Students and staff at an East Baltimore school began yesterday to grapple with the death Monday of their principal, Robert Thomas, even as new questions surfaced about his habits and his life.
The Sun learned yesterday that Thomas, the 51-year-old principal at Charles Carroll of Carrollton School, had been evicted from his apartment on North Charles Street and was widely believed to be living at the school.
Police and fire officials said yesterday they are continuing their investigations into a fire that charred Thomas' office Friday.
According to school officials, Thomas signed out of the school at 8 p.m. Friday. At 8:19, a fire alarm sounded and by 8:24 firefighters had discovered the blaze, which ultimately did $25,000 damage to Thomas' office. Fire officials said yesterday they have no reason to believe anyone was in the building at the time of the fire.
School officials acknowledged yesterday that Thomas had been placed on administrative leave as a result of the circumstances surrounding the fire.
"As a routine measure, while the situation with the fire was being investigated, we thought it appropriate to place him on administrative leave," said Gary Thrift, Thomas' supervisor.
It was moments after Thomas learned of the decision to place him on leave that Thomas was struck and killed by a 1994 fTC Oldsmobile while walking against traffic on Orleans Street.
"He was not noticeably upset," Thrift said when asked about Thomas' demeanor when he left the school early Monday morning. "He was calm and collected."
"Dr. Thomas has left us with a lot of unanswered questions," Thrift continued. "Perhaps it is best if they remain unanswered."
Inside the school yesterday morning as children arrived, many stopped to ask faculty where Thomas was or if it was true he was dead. School staff had set out doughnuts and prepared a morning lesson plan on grief and loss to help the children deal with Thomas' death.
Teachers were given a script to read to their classes about the incident.
"Boys and girls, by now many of you may have already learned about the loss of one of our family members, our principal Dr. Robert G. Thomas," the script began. It went on to talk about the pain pupils might feel from his loss, but encouraged them to remember the good things they knew about Thomas. After reading the script, teachers told their pupils about appropriate ways to react to grief, including crying, praying, talking to friends and writing out their feelings. They also identified resources for the children -- other teachers and supportive adults -- who could help them deal with their loss.
Thrift, who supervised Thomas for 3 1/2 years in city schools, described him yesterday as a sharp administrator who had served the city well in a number of different schools. He was also an accomplished musician, Thrift said.
On a recent trip to Texas to learn more about the curriculum being used at Charles Carroll of Carrollton, Thrift says Thomas spotted an antique organ in someone's office.
"While we were there, Dr. Thomas, in a very spontaneous gesture, got up and hit it," Thrift said. "It was like Sunday gone to meeting. We all delighted in it."

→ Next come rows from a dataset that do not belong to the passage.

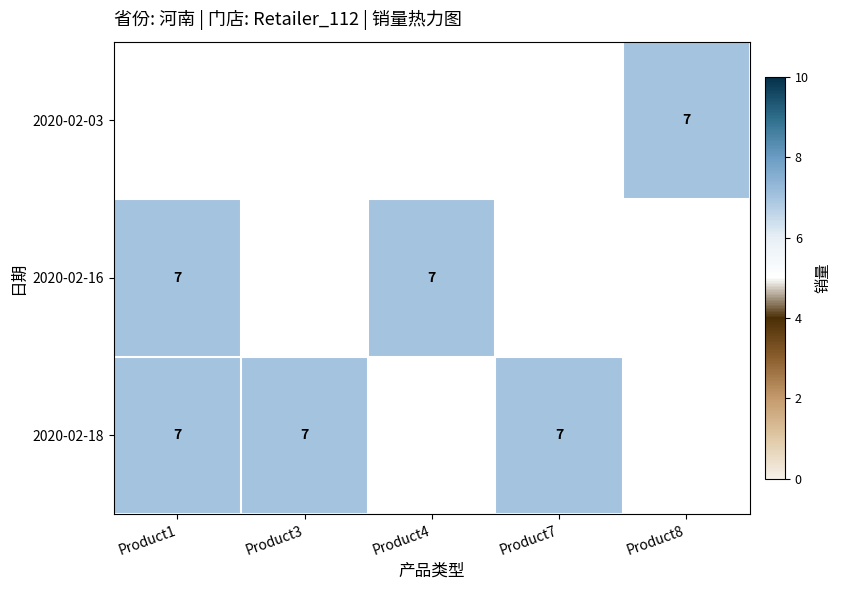

List the series in order of their peak value, highest first.

2020-02-03, 2020-02-16, 2020-02-18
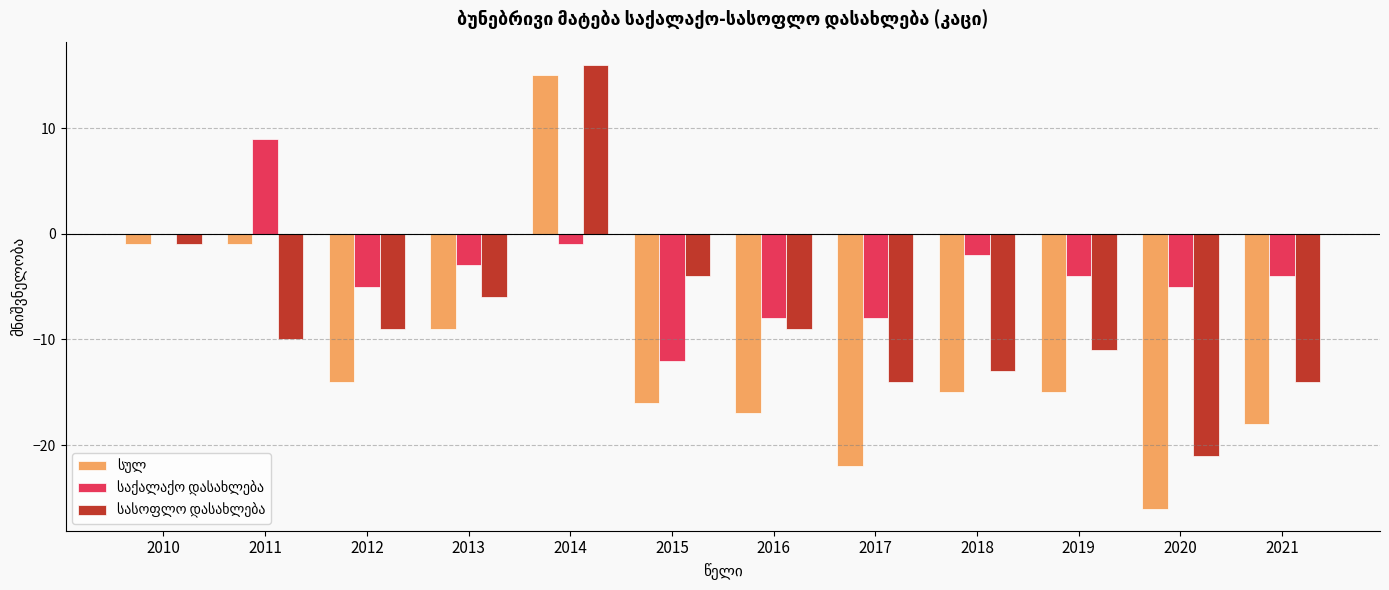

What is the maximum value shown in the chart?

16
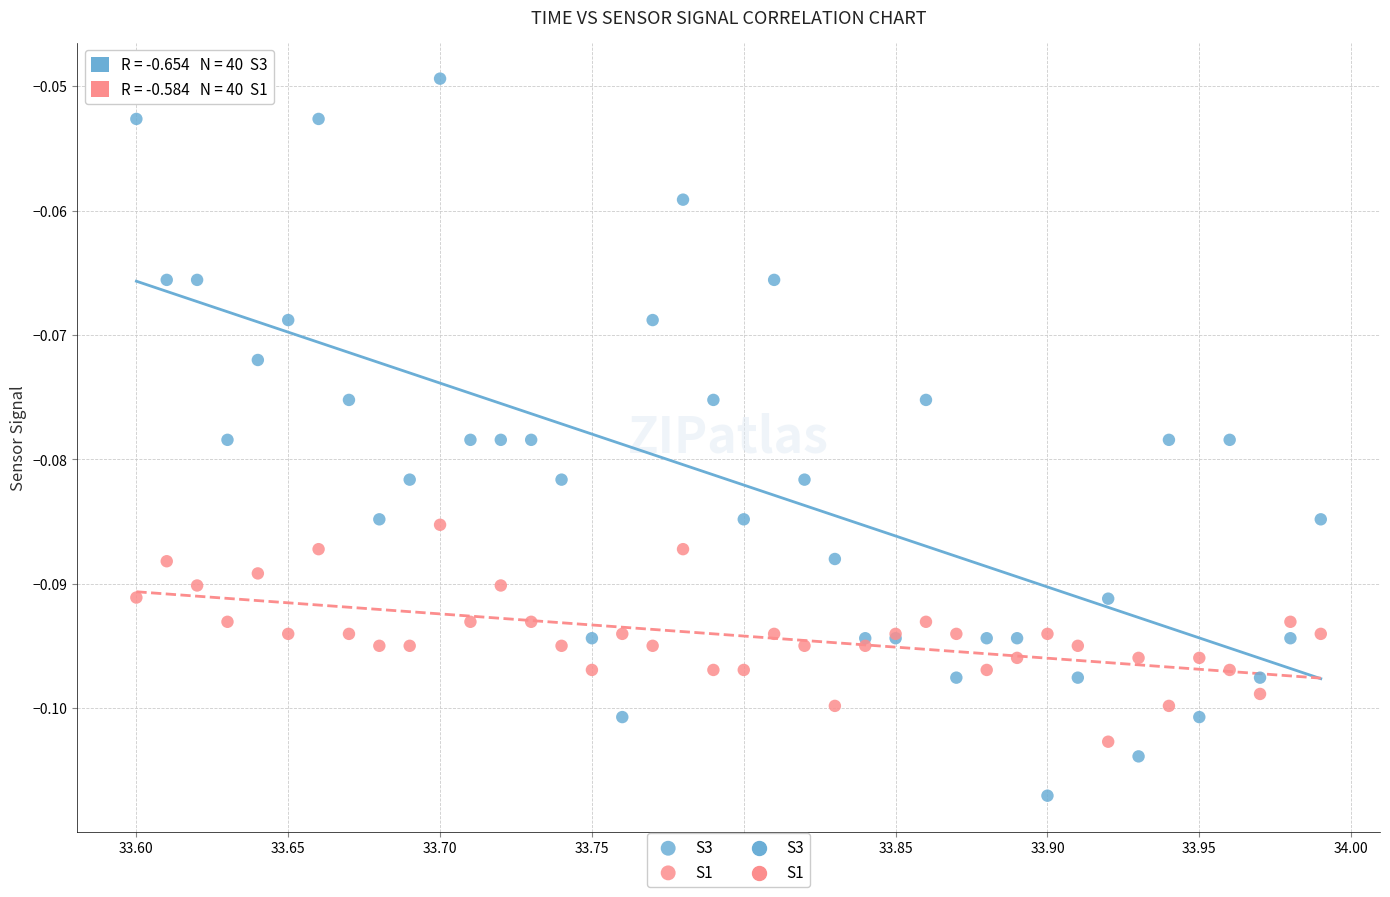

Which series reaches the minimum Y coordinate?

S3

Thrift said Thomas, who had a master's degree in music as well as a master's and doctorate in education, began his Baltimore career as an assistant principal at Northwestern High. He later served as assistant principal at Dunbar High, Ben Franklin Middle and Maree Garnett Faring Elementary.
"After that, we felt he was ready for this opportunity," Thrift said. Thomas was appointed principal at Charles Carroll of Carrollton in August.

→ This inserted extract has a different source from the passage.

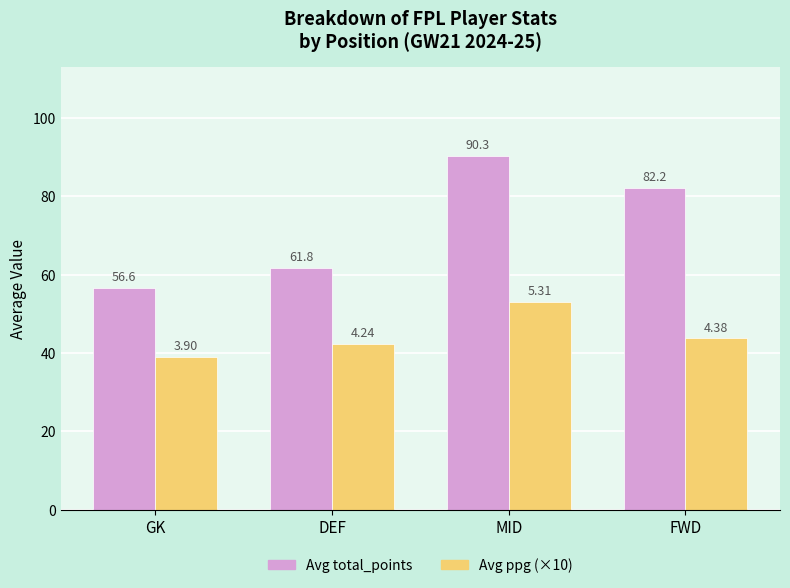

At which category is the sum across all series the highest?

MID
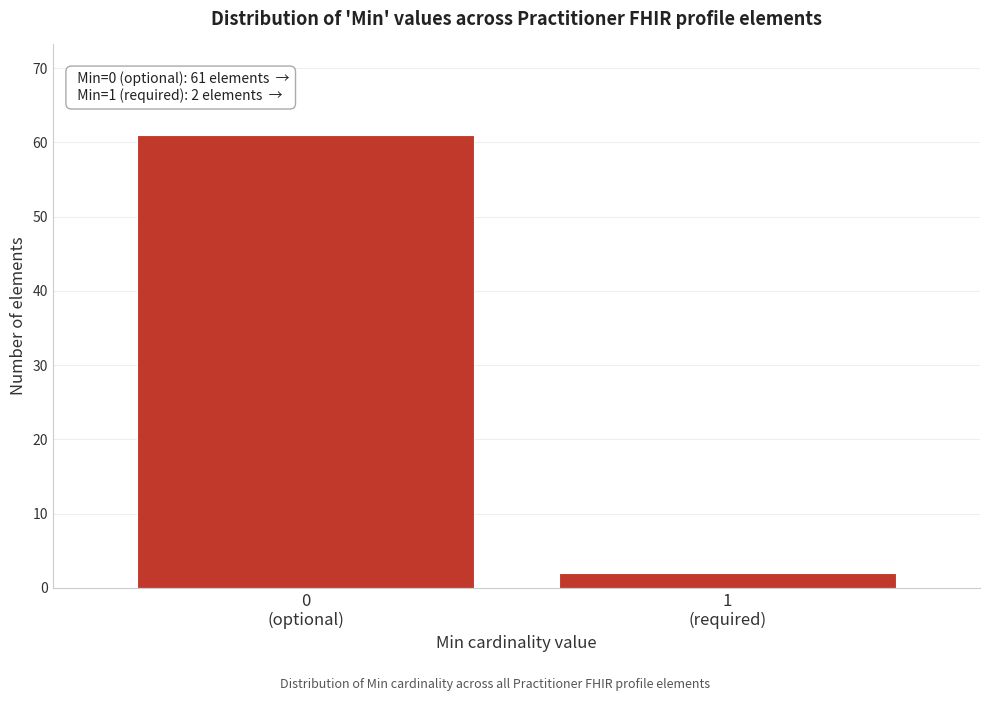

Reading left to right, extract all data points from this chart.

61	2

Cynthia Brown, who has children in the school, said Thomas was a good principal and a "wonderful person."
"He helped children," she said. Brown said he helped her sixth-grade son get a transfer to another school.
Brown also said, though, that it was common knowledge among pupils and parents that Thomas was living in the school.
"I feel as though, 'Why did they let this go on so far?' " she asked.
On Monday, she passed by the accident scene after Thomas had been hit and killed.
"I saw the accident. It just took my heart," she said.